Unweit der markanten Rottanne erinnert der Flurname «Friedhöfli» an den ehemaligen Friedhof der Walser, der sich hier oberhalb des Weilers befand. Auf dem Rückweg machen wir einen lohnenswerten Schlenker zum Chilchlichopf – oder gemäss der Walserbezeichnung: Ancapaa. Von unten ist der Felsvorsprung dank dem installierten Kreuz gut ersichtlich. Oben ist Schwindelfreiheit gefragt für alle, die sich bis zur Abbruchkante vortasten möchten. Ein toller Aussichtspunkt ist es allemal.
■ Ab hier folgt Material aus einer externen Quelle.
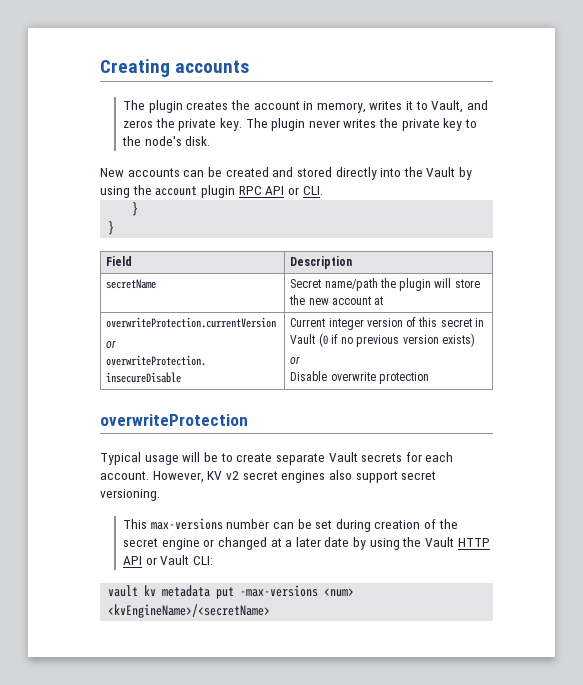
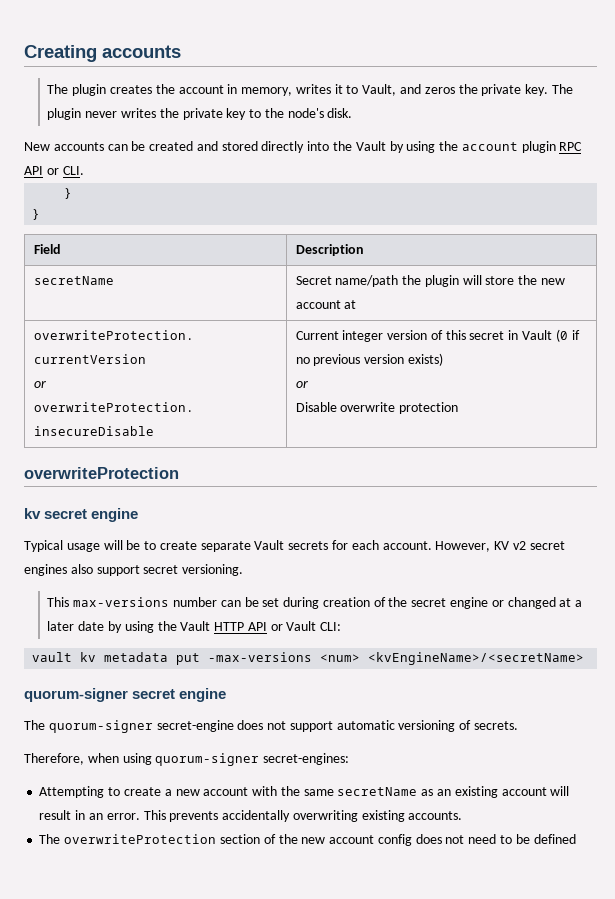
(248, 420) none -> [24,508,139,522] // kv secret engine
(271, 611) none -> [24,688,227,702] [24,720,519,733] [24,753,350,766] [39,786,570,798] [39,810,463,822] [39,834,576,846] // quorum-signer secret engine // The quorum-signer secret-engine does not support automatic versioning of secrets. // Therefore, when using quorum-signer secret-engines: // Attempting to create a new account with the same secretName as an existing account will result in an error. This prevents accidentally overwriting existing accounts. // The overwriteProtection section of the new account config does not need to be defined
Zwanzig Minuten später finden wir uns mitten im Trubel von St. Martin wieder. Während das hintere Calfeisental ein ruhiges Wanderparadies ist, wird die Walsersiedlung St. Martin insbesondere an sonnigen Wochenendtagen gut frequentiert. Wir erwischen dennoch ein freies Plätzchen auf der Terrasse und bestellen einen Sankt Martin-Teller mit Salsiz, Alpkäse, Bauerncoppa und Rohschinken. Dazu wird uns frisches Bauernbrot aus dem Holzofen serviert.

Alleine dafür lohnt sicher Ausflug ins Calfeisental! Sehr fein sind auch die Dessertoptionen. Mein Favorit: Der Coupe Sankt Martin mit Vanille, Haselnuss, Pistace, karamellisierten Baumnüssen, Eierlikör und Schokoladensauce.

Allzulange können wir nicht verweilen. Schliesslich wollen wir die letzte Postautoverbindung zurück Richtung Bad Ragaz erwischen. Wir sind uns einig, dass wir bald wieder einmal ins Calfeisental zurückkehren und die Wanderung zur Sardonahütte in Angriff nehmen werden. Heute aber geht’s vor der Heimreise in Bad Ragaz noch in die angenehm kühle und unglaublich imposante Taminaschlucht.